The fact that an email box can be flooded with unsolicited emails makes it possible for the account holder to miss an important message; thereby defeating the purpose of having an email address for effective communication. These junk emails from online marketing campaigns, online fraudsters among others is one of the reasons for this model.
The goal of this project is to build a spam filter that can effectively categorise an incoming mail or text message as either “spam” or “ham”. We will use a dataset from the dataset repository of Center for Machine Learning and Intelligent Systems at the University of California, Irvine!.

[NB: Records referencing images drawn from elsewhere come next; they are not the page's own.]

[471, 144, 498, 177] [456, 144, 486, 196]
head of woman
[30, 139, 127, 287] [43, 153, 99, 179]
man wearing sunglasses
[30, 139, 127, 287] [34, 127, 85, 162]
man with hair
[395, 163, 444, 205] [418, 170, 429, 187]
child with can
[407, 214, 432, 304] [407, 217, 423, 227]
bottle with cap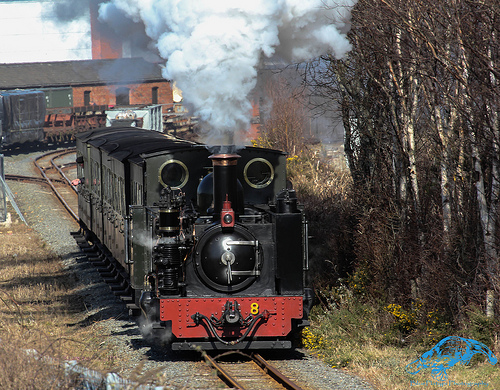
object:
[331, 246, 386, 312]
flowers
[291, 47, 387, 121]
branches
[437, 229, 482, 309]
branches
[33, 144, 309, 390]
railway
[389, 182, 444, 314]
branches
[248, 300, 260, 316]
number eight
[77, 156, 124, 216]
windows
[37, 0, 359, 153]
smoke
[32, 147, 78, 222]
tracks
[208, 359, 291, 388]
tracks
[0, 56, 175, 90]
roof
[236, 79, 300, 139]
wall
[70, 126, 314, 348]
black train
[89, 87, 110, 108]
wall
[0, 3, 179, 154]
building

This dataset consists of 5574 observations of 2 variables. The first variable is the content of the emails and the second variable the target variable, which is the class to be predicted. The target variable can either be a “spam” or “ham”. We will be building this classier using the text messages from the email.
The dataset was imported from the repository of Center for Machine Learning and Intelligent Systems at the University of California, Irvine! with this URL “https://archive.ics.uci.edu/ml/machine-learning-databases/00228/smsspamcollection.zip”
#Building Spam Filter using ML
url <- "https://archive.ics.uci.edu/ml/machine-learning-databases/00228/smsspamcollection.zip"
if (!file.exists("smsspamcollection.zip"))
{
download.file(url=url, destfile="smsspamcollection.zip", method="curl")
}
unzip("smsspamcollection.zip")
data_text <- read.delim("SMSSpamCollection", sep="\t", header=F, colClasses="character", quote="")
str(data_text)
## 'data.frame': 5574 obs. of 2 variables:
## $ V1: chr "ham" "ham" "spam" "ham" ...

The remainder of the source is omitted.